Tudo começou em 2013. Avelino Vaz Maia — que todos tratam por Nininho desde pequeno — estava em prisão domiciliária durante um ano e 15 dias, após ter estado envolvido numa rixa entre dois grupos de pessoas numa noite de copos. Como tinha antecedentes criminais, ficou a cumprir uma pena em casa.
O tédio — e também a paixão — levaram-no a explorar a música, que sempre esteve presente na sua vida e à sua volta. Naquele período, decidiu gravar um vídeo a interpretar uma música para enviar à irmã. A irmã passou à prima. A prima gostou tanto que colocou no YouTube.
Sentado no sofá da sala, sem camisola e com uma pulseira eletrónica no tornozelo, Nininho Vaz Maia tocava guitarra enquanto cantava num momento intimista e privado. Chegado ao YouTube, o seu talento começou a atrair cada vez mais fãs — neste momento, passado oito anos, o vídeo soma mais de três milhões de visualizações.

══════

# Ordem de trabalho
Transcreva textualmente o trecho do texto sobre Nininho Vaz Maia que começa nas palavras "Tudo começou em" e termina após as palavras "pena em casa.". As linhas que se seguem provêm de uma fonte distinta.

══════

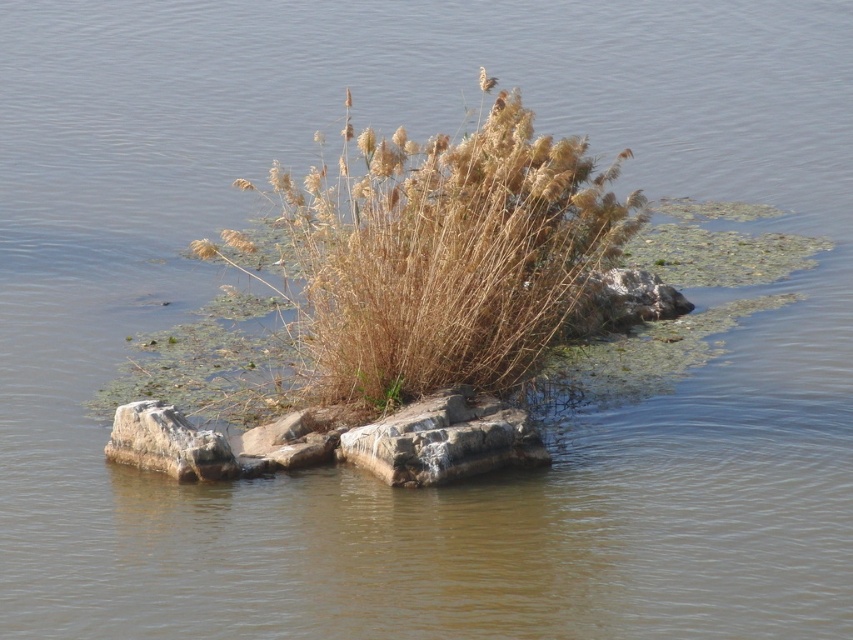
Question: Which point is closer to the camera?

Choices:
 (A) gray/weathered stone at center
 (B) gray rock at center
 (C) dry grass at center

Answer: (C)

Question: Is gray/weathered stone at center closer to the viewer compared to gray/rocky stone at lower left?

Choices:
 (A) no
 (B) yes

Answer: (B)

Question: Estimate the real-world distances between objects in this image. Which object is closer to the gray/weathered stone at center?

Choices:
 (A) gray rock at center
 (B) gray/rocky stone at lower left

Answer: (B)

Question: Which point is closer to the camera taking this photo?

Choices:
 (A) (450, 221)
 (B) (480, 468)

Answer: (A)

Question: Does dry grass at center come behind gray/weathered stone at center?

Choices:
 (A) yes
 (B) no

Answer: (B)

Question: Considering the relative positions of dry grass at center and gray rock at center in the image provided, where is dry grass at center located with respect to gray rock at center?

Choices:
 (A) above
 (B) below

Answer: (A)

══════

# Resposta ao exercício
Tudo começou em 2013. Avelino Vaz Maia — que todos tratam por Nininho desde pequeno — estava em prisão domiciliária durante um ano e 15 dias, após ter estado envolvido numa rixa entre dois grupos de pessoas numa noite de copos. Como tinha antecedentes criminais, ficou a cumprir uma pena em casa.